Like the 1960s paintings of Richard Anuszkiewicz or the 1980s works of Alex Grey, Brookes’ compositions are filled with radiant colorful patterns that mix optically to result in uplifting and transcendent experiences. And like Fred Tomaselli, Brookes believes that viewing dazzling patterns associated with the experience of drugs can provide a drug-free trippy experience. Whereas Tomaselli constructs compositions by making patterns from actual pills and cannabis leaves, Brookes creates imagery that derives from a drug’s molecular structure.


In selecting the molecular diagrams upon which to base his paintings, Brookes opts to represent substances that can promote happiness, well being, and spiritual states, such as serotonin and LSD. To begin a painting in this series, he plots out a diagram at the center of a composition, marking the location of each atom with a dot. He then paints ribbon-like concentric rings around the dots, moving outward. He repeats the procedure until a canvas is completely filled, varying his colors along the way. In paintings such as “Serotonin” and “LSD”, the rippling optical energy that animates each work effectively simulates what Brookes considers to be the brain wave activity produced by psychoactive drugs, as well as the psychedelic patterns that might enter one’s visual consciousness.
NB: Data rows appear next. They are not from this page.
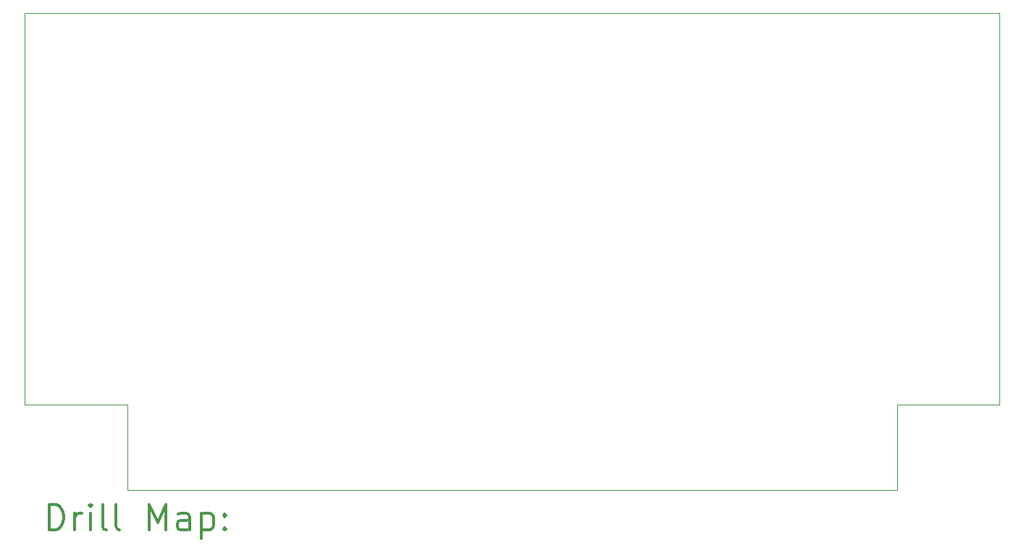
<source format=gbr>
%FSLAX45Y45*%
G04 Gerber Fmt 4.5, Leading zero omitted, Abs format (unit mm)*
G04 Created by KiCad (PCBNEW (5.1.12)-1) date 2022-10-05 19:49:48*
%MOMM*%
%LPD*%
G01*
G04 APERTURE LIST*
%TA.AperFunction,Profile*%
%ADD10C,0.050000*%
%TD*%
%ADD11C,0.200000*%
%ADD12C,0.300000*%
G04 APERTURE END LIST*
D10*
X20400000Y-13700000D02*
X20400000Y-9125000D01*
X19200000Y-13700000D02*
X20400000Y-13700000D01*
X19200000Y-14700000D02*
X19200000Y-13700000D01*
X9000000Y-9125000D02*
X20400000Y-9125000D01*
X10200000Y-14700000D02*
X10200000Y-13700000D01*
X19200000Y-14700000D02*
X10200000Y-14700000D01*
X9000000Y-13700000D02*
X9000000Y-9125000D01*
X10200000Y-13700000D02*
X9000000Y-13700000D01*
D11*
D12*
X9283928Y-15168214D02*
X9283928Y-14868214D01*
X9355357Y-14868214D01*
X9398214Y-14882500D01*
X9426786Y-14911071D01*
X9441071Y-14939643D01*
X9455357Y-14996786D01*
X9455357Y-15039643D01*
X9441071Y-15096786D01*
X9426786Y-15125357D01*
X9398214Y-15153929D01*
X9355357Y-15168214D01*
X9283928Y-15168214D01*
X9583928Y-15168214D02*
X9583928Y-14968214D01*
X9583928Y-15025357D02*
X9598214Y-14996786D01*
X9612500Y-14982500D01*
X9641071Y-14968214D01*
X9669643Y-14968214D01*
X9769643Y-15168214D02*
X9769643Y-14968214D01*
X9769643Y-14868214D02*
X9755357Y-14882500D01*
X9769643Y-14896786D01*
X9783928Y-14882500D01*
X9769643Y-14868214D01*
X9769643Y-14896786D01*
X9955357Y-15168214D02*
X9926786Y-15153929D01*
X9912500Y-15125357D01*
X9912500Y-14868214D01*
X10112500Y-15168214D02*
X10083928Y-15153929D01*
X10069643Y-15125357D01*
X10069643Y-14868214D01*
X10455357Y-15168214D02*
X10455357Y-14868214D01*
X10555357Y-15082500D01*
X10655357Y-14868214D01*
X10655357Y-15168214D01*
X10926786Y-15168214D02*
X10926786Y-15011071D01*
X10912500Y-14982500D01*
X10883928Y-14968214D01*
X10826786Y-14968214D01*
X10798214Y-14982500D01*
X10926786Y-15153929D02*
X10898214Y-15168214D01*
X10826786Y-15168214D01*
X10798214Y-15153929D01*
X10783928Y-15125357D01*
X10783928Y-15096786D01*
X10798214Y-15068214D01*
X10826786Y-15053929D01*
X10898214Y-15053929D01*
X10926786Y-15039643D01*
X11069643Y-14968214D02*
X11069643Y-15268214D01*
X11069643Y-14982500D02*
X11098214Y-14968214D01*
X11155357Y-14968214D01*
X11183928Y-14982500D01*
X11198214Y-14996786D01*
X11212500Y-15025357D01*
X11212500Y-15111071D01*
X11198214Y-15139643D01*
X11183928Y-15153929D01*
X11155357Y-15168214D01*
X11098214Y-15168214D01*
X11069643Y-15153929D01*
X11341071Y-15139643D02*
X11355357Y-15153929D01*
X11341071Y-15168214D01*
X11326786Y-15153929D01*
X11341071Y-15139643D01*
X11341071Y-15168214D01*
X11341071Y-14982500D02*
X11355357Y-14996786D01*
X11341071Y-15011071D01*
X11326786Y-14996786D01*
X11341071Y-14982500D01*
X11341071Y-15011071D01*
M02*

</source>
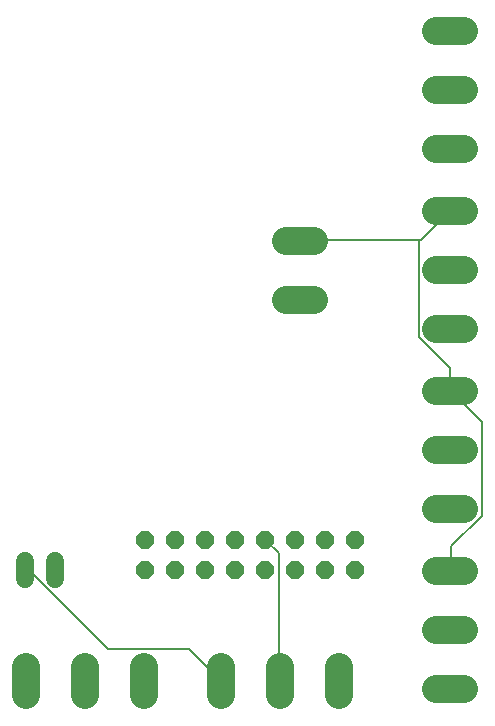
<source format=gbl>
G75*
%MOIN*%
%OFA0B0*%
%FSLAX25Y25*%
%IPPOS*%
%LPD*%
%AMOC8*
5,1,8,0,0,1.08239X$1,22.5*
%
%ADD10C,0.09370*%
%ADD11OC8,0.06000*%
%ADD12C,0.06000*%
%ADD13C,0.00600*%
D10*
X0016315Y0017213D02*
X0016315Y0026583D01*
X0036000Y0026583D02*
X0036000Y0017213D01*
X0055685Y0017213D02*
X0055685Y0026583D01*
X0081315Y0026583D02*
X0081315Y0017213D01*
X0101000Y0017213D02*
X0101000Y0026583D01*
X0120685Y0026583D02*
X0120685Y0017213D01*
X0153087Y0018984D02*
X0162457Y0018984D01*
X0162457Y0038669D02*
X0153087Y0038669D01*
X0153087Y0058354D02*
X0162457Y0058354D01*
X0162457Y0078984D02*
X0153087Y0078984D01*
X0153087Y0098669D02*
X0162457Y0098669D01*
X0162457Y0118354D02*
X0153087Y0118354D01*
X0153087Y0138984D02*
X0162457Y0138984D01*
X0162457Y0158669D02*
X0153087Y0158669D01*
X0153087Y0178354D02*
X0162457Y0178354D01*
X0162457Y0198984D02*
X0153087Y0198984D01*
X0153087Y0218669D02*
X0162457Y0218669D01*
X0162457Y0238354D02*
X0153087Y0238354D01*
X0112457Y0168512D02*
X0103087Y0168512D01*
X0103087Y0148827D02*
X0112457Y0148827D01*
D11*
X0116000Y0068669D03*
X0116000Y0058669D03*
X0106000Y0058669D03*
X0106000Y0068669D03*
X0096000Y0068669D03*
X0096000Y0058669D03*
X0086000Y0058669D03*
X0086000Y0068669D03*
X0076000Y0068669D03*
X0076000Y0058669D03*
X0066000Y0058669D03*
X0066000Y0068669D03*
X0056000Y0068669D03*
X0056000Y0058669D03*
X0126000Y0058669D03*
X0126000Y0068669D03*
D12*
X0026000Y0061669D02*
X0026000Y0055669D01*
X0016000Y0055669D02*
X0016000Y0061669D01*
D13*
X0016000Y0058669D02*
X0016000Y0058269D01*
X0017800Y0058269D01*
X0043600Y0032469D01*
X0070600Y0032469D01*
X0080800Y0022269D01*
X0081315Y0021898D01*
X0100600Y0022269D02*
X0101000Y0021898D01*
X0100600Y0022269D02*
X0100600Y0064269D01*
X0096400Y0068469D01*
X0096000Y0068669D01*
X0157600Y0126069D02*
X0147400Y0136269D01*
X0147400Y0168669D01*
X0107800Y0168669D01*
X0107772Y0168512D01*
X0147400Y0168669D02*
X0148000Y0168669D01*
X0157600Y0178269D01*
X0157772Y0178354D01*
X0157600Y0126069D02*
X0157600Y0118869D01*
X0157772Y0118354D01*
X0158200Y0118269D01*
X0168400Y0108069D01*
X0168400Y0076869D01*
X0158200Y0066669D01*
X0158200Y0058869D01*
X0157772Y0058354D01*
M02*

</source>
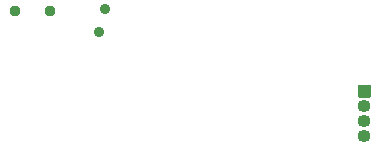
<source format=gbr>
%TF.GenerationSoftware,KiCad,Pcbnew,(5.99.0-1734-g575ad7128)*%
%TF.CreationDate,2020-06-02T15:09:08-04:00*%
%TF.ProjectId,DG376_KiCad,44473337-365f-44b6-9943-61642e6b6963,rev?*%
%TF.SameCoordinates,Original*%
%TF.FileFunction,Soldermask,Bot*%
%TF.FilePolarity,Negative*%
%FSLAX46Y46*%
G04 Gerber Fmt 4.6, Leading zero omitted, Abs format (unit mm)*
G04 Created by KiCad (PCBNEW (5.99.0-1734-g575ad7128)) date 2020-06-02 15:09:08*
%MOMM*%
%LPD*%
G01*
G04 APERTURE LIST*
%ADD10O,1.100000X1.100000*%
%ADD11C,0.950000*%
%ADD12C,0.900000*%
G04 APERTURE END LIST*
D10*
%TO.C,J1*%
X123150000Y-61060000D03*
X123150000Y-59790000D03*
X123150000Y-58520000D03*
G36*
G01*
X122600000Y-57750000D02*
X122600000Y-56750000D01*
G75*
G02*
X122650000Y-56700000I50000J0D01*
G01*
X123650000Y-56700000D01*
G75*
G02*
X123700000Y-56750000I0J-50000D01*
G01*
X123700000Y-57750000D01*
G75*
G02*
X123650000Y-57800000I-50000J0D01*
G01*
X122650000Y-57800000D01*
G75*
G02*
X122600000Y-57750000I0J50000D01*
G01*
G37*
%TD*%
D11*
%TO.C,SW1*%
X93550000Y-50500000D03*
X96550000Y-50500000D03*
%TD*%
D12*
%TO.C,M1*%
X100645304Y-52246219D03*
X101171225Y-50283458D03*
%TD*%
M02*

</source>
Around 2015, Brookes moved from chemistry to mathematics for his point of departure for determining the structure of his paintings. Specifically, he began utilizing a numerical sequence and an ideal proportion which have fascinated artists for centuries, from Leonardo da Vinci to Jacques Villon to Mario Merz. The progression of numbers known as the Fibonacci Series can be found in various aspects of nature, including the growth of plants and the reproduction rate of rabbits. Mathematically speaking, the sequence is an additive one, where the first two numbers, when added, equal the third number, and so on ad infinitum (i.e. 1 + 2 = 3, 2 + 3 = 5, 3 + 5 = 8, etc.). Closely related to the sequence is the ideal ratio known as the Golden Section or Golden Mean. In Greek, it is the equivalent of ‘π’ and computes to 1.618.  


To create a painting based on the Golden Section, Brookes begins by drawing a circle at a composition’s center, and then surrounds it with rings of new circles that increase in diameter incrementally at the ratio of 1.62 (1.618 rounded up). He then paints the marbleized patterns within and without each circle until the entire surface is filled. In the tondo painting “Mean Ratio, 2 x, 24 in., No. 1,” (2015), every section is proportional to every other section using a mathematical system that was long regarded as divine, while the emphasis on magenta as the dominant color produces a richly textured effect that suggests a plush Persian carpet. In a related series of multiple-panel paintings, the “Fibonacci Series” is more readily identifiable, as separate proportionately related panels are stacked vertically, each being 1.62 times larger than its neighbor in the grouping. Brookes has also made a number of totemic sculptures that recall Constantin Brancusi’s “Endless Column,” but are based on undulating wave forms that he reshapes using the ideal proportion. These too are made all the more vibrant by having been painted with Brookes’ familiar patterning.


In his latest series, Brookes cuts apart actual Indian tapestries and sews the pieces together to form abstractions that simulate the approximate molecular shapes of psychedelic drugs such as serotonin, LSD, and psilocin, which the body produces upon ingesting psilocybin (aka magic mushrooms). In so doing, he performs an aesthetically effective synthesis of the geometries of traditional sacred mandalas with mathematically measured structures of substances known to produce heightened spiritual awareness. Like the mandalas that inspire them, Brookes’ tapestry works can be used as vehicles for meditative contemplation, but with the added benefit of being enhanced by an optics that stimulate happiness.